== Page excerpt ==

First-Time Composter Learns to Deal with the Stink


I’ve been working at ecoRI News for a little over a year now. During my time here, I’ve written about pollution, land use, gentrification, and even visited a bug quarantine facility. I’ve learned a lot and try to practice what I preach by staying involved in local politics, supporting land conservation, and keeping reusable bags stashed in my car.

But the one thing I’ve been meaning to do and haven’t is compost. It’s intimidating. I live in a 600-square-foot apartment, and I’m a fanatic cook who cuts and peels vegetables with the dexterity of a Samurai; I leave lots of food scrap in my wake.

The prospect of filling a bucket with the dregs of my cutting board felt Sisyphean, or to put it in terms we all might better understand, like cars backing up on Interstate 95 during rush hour: a lot of stuff in a little amount of time.

But I decided I should give it a go. I got myself a bucket from the Barrington Farm School — the nonprofit founded by ecoRI News reporter Tim Faulkner accepts food scrap for compost — and got started.

The first week was great. With every eggshell and potato peel that I tossed into the bucket, and with every snap of the lid, I felt a renewed sense of purpose. I was doing the right thing!

Three weeks later, I was still cramming cabbage leaves, apple cores, and onion skins into the bucket. What surprised me was that it didn’t really smell. Sure, there were a few fruit flies that had made themselves at home in my kitchen, but all things considered, it wasn’t so bad.

Another week went by, and my boyfriend asked when I was going to empty the bucket. “It’s a bit … full,” he said, eyeing the lid that, by this point, was popping off.

A week later, I finally lugged the bucket into my car and over to the Barrington Farm School. The drive was uneventful, but as I made the turn onto Wampanoag Trail, the faint smell of rotting vegetables mixed with coffee grounds started to fill my car. I sped up, made a few more turns, and finally arrived.

===

▶ **Given problem 1**:
In the composting article, where did the writer get the bucket for food scraps?
▶ **Given problem 2**:
According to the composting article, why did the writer find composting intimidating?
▶ **Given problem 3**:
From the composting article, extract the passage from "The prospect of" up to and including "and got started.".

== Stored data ==

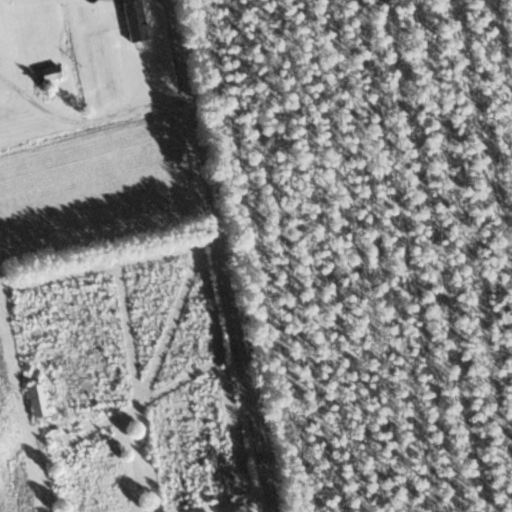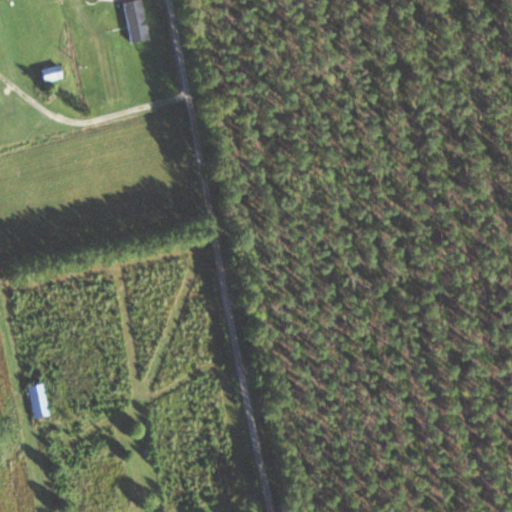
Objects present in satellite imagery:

===

▶ **Full response 1**:
From the Barrington Farm School.

▶ **Full response 2**:
The writer lives in a 600-square-foot apartment and is a fanatic cook who cuts and peels a lot of vegetables. Cooking that much leaves a lot of food scrap behind.

▶ **Full response 3**:
The prospect of filling a bucket with the dregs of my cutting board felt Sisyphean, or to put it in terms we all might better understand, like cars backing up on Interstate 95 during rush hour: a lot of stuff in a little amount of time.

But I decided I should give it a go. I got myself a bucket from the Barrington Farm School — the nonprofit founded by ecoRI News reporter Tim Faulkner accepts food scrap for compost — and got started.